_Work item A_
Reproduce verbatim the passage of the CUDA 13.2 article starting at "CUDA 13.2 Introduces" and ending at "with CUDA Tile.".

CUDA 13.2 Introduces Enhanced CUDA Tile Support and New Python Features

CUDA 13.2 arrives with a major update: NVIDIA CUDA Tile is now supported on devices of compute capability 8.X architectures (NVIDIA Ampere and NVIDIA Ada), as well as 10.X and 12.X architectures (NVIDIA Blackwell). In an upcoming release of the CUDA Toolkit, all GPU architectures starting with Ampere will be fully supported. If you’re using Ampere, Ada, or Blackwell GPU architectures, check out the cuTile Python Quickstart guide to get started with CUDA Tile. 

This post explores the CUDA 13.2 release, which boosts developer productivity with a variety of new Python additions, including profiling in CUDA Python and debugging Numba kernels. The math libraries provide expanded support for high-performance emulated libraries, and CUDA Core Compute Libraries (CCCL) continue to add both performance and feature improvements, providing C++ developers with a high-performance, modern interface to GPU programming. 

cuTile Python

cuTile Python, the Python DSL expression of the CUDA Tile programming model, is releasing a number of feature enhancements. These include enhanced language support for the following:

• Recursive functions
• Closures with capture (nested functions, lambda functions)

_Data to use_
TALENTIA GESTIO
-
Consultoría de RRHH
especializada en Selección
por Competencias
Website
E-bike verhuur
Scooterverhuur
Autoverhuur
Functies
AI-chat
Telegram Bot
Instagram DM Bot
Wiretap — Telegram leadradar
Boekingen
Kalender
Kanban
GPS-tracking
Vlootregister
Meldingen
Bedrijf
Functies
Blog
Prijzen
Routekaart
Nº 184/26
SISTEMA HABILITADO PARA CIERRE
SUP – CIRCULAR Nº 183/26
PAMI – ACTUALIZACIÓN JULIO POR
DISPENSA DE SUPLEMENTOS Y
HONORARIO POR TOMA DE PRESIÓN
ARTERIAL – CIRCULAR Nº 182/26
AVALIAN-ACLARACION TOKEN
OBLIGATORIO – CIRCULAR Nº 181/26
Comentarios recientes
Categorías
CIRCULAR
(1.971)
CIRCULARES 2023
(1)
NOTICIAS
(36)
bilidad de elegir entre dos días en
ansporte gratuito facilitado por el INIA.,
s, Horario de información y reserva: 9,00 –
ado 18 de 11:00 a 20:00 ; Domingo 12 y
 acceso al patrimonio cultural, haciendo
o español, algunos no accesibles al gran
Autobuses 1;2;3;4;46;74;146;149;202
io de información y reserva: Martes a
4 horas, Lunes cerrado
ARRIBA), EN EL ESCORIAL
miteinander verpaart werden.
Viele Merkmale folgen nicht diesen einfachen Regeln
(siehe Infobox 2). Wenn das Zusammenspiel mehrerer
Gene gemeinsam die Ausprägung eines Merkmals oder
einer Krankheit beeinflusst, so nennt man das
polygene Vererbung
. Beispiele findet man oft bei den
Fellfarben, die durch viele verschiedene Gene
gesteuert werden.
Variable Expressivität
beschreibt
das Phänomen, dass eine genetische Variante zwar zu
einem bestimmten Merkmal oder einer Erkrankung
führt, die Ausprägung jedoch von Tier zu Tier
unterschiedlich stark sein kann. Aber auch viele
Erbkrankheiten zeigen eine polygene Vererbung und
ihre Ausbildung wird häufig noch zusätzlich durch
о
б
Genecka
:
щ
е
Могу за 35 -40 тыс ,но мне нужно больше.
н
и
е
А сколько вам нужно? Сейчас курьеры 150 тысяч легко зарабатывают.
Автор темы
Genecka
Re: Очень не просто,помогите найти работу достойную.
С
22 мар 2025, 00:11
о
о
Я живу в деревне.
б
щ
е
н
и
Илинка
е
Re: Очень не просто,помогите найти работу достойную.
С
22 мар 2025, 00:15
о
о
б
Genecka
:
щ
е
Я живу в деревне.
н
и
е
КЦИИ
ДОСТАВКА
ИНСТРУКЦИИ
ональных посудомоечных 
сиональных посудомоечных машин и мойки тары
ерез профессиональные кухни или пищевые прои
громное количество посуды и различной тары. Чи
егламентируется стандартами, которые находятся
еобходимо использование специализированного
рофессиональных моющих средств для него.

_Work item B_
Write out the records verbatim, starting at their first line and ending at the line that contains "bilidad de elegir entre dos días en", with both of those lines included.

_Worked solution A_
CUDA 13.2 Introduces Enhanced CUDA Tile Support and New Python Features

CUDA 13.2 arrives with a major update: NVIDIA CUDA Tile is now supported on devices of compute capability 8.X architectures (NVIDIA Ampere and NVIDIA Ada), as well as 10.X and 12.X architectures (NVIDIA Blackwell). In an upcoming release of the CUDA Toolkit, all GPU architectures starting with Ampere will be fully supported. If you’re using Ampere, Ada, or Blackwell GPU architectures, check out the cuTile Python Quickstart guide to get started with CUDA Tile.

_Worked solution B_
TALENTIA GESTIO
-
Consultoría de RRHH
especializada en Selección
por Competencias
Website
E-bike verhuur
Scooterverhuur
Autoverhuur
Functies
AI-chat
Telegram Bot
Instagram DM Bot
Wiretap — Telegram leadradar
Boekingen
Kalender
Kanban
GPS-tracking
Vlootregister
Meldingen
Bedrijf
Functies
Blog
Prijzen
Routekaart
Nº 184/26
SISTEMA HABILITADO PARA CIERRE
SUP – CIRCULAR Nº 183/26
PAMI – ACTUALIZACIÓN JULIO POR
DISPENSA DE SUPLEMENTOS Y
HONORARIO POR TOMA DE PRESIÓN
ARTERIAL – CIRCULAR Nº 182/26
AVALIAN-ACLARACION TOKEN
OBLIGATORIO – CIRCULAR Nº 181/26
Comentarios recientes
Categorías
CIRCULAR
(1.971)
CIRCULARES 2023
(1)
NOTICIAS
(36)
bilidad de elegir entre dos días en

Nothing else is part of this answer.